**任务要求**
1: 根据字节量化向量语义搜索教程回答:
(a) 本教程用哪种类型对字节量化向量进行编码?
(b) 要以文档形式存入向量数据库的文本应使用哪种输入类型?
(c) 用于搜索的模型,其 input_type 是什么?
2: 接着字节量化向量语义搜索教程的最后一句往下续写。

**文本节选**
---

Link Search Menu Expand Document Documentation Menu

使用字节量化向量的语义搜索

本教程展示如何使用 Cohere Embed 模型和字节量化向量构建语义搜索。有关使用字节量化向量的更多信息,请参阅字节向量语义搜索

Cohere Embed v3 模型支持多种 embedding_types。在本教程中,您将使用 INT8 类型对字节量化向量进行编码。

Cohere Embed v3 模型支持多种输入类型。本教程使用以下输入类型:

  • search_document: 当您有要存储在向量数据库中的文本(以文档形式)时,请使用此输入类型。
  • search_query: 在构建搜索查询以在向量数据库中查找最相关文档时,请使用此输入类型。

有关输入类型的更多信息,请参阅 Cohere 文档

在本教程中,您将创建两个模型:

  • 一个用于摄入的模型,其 input_typesearch_document
  • 一个用于搜索的模型,其 input_typesearch_query

将以 your_ 为前缀的占位符替换为您自己的值。

---

**原始数据**
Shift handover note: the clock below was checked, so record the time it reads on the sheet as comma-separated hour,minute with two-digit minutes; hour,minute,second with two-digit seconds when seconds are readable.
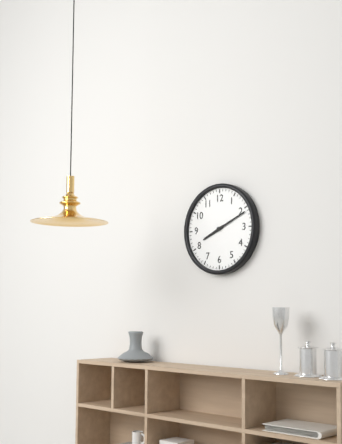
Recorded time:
8,11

---

**参考答案**
1:
(a) INT8
(b) search_document
(c) search_query

2:
步骤 1:创建用于摄入的嵌入模型

为 Cohere 模型创建连接器,并指定 search_document 输入类型

POST /_plugins/_ml/connectors/_create
{
    "name": "Cohere embedding connector with int8 embedding type for ingestion",
    "description": "Test connector for Cohere embedding model",
    "version": 1,
    "protocol": "http",
    "credential": {
        "cohere_key": "your_cohere_api_key"
    },
    "parameters": {
        "model": "embed-english-v3.0",
        "embedding_types": ["int8"],
        "input_type": "search_document"
    },
    "actions": [
        {
            "action_type": "predict",
            "method": "POST",
            "headers": {
                "Authorization": "Bearer ${credential.cohere_key}",
                "Request-Source": "unspecified:opensearch"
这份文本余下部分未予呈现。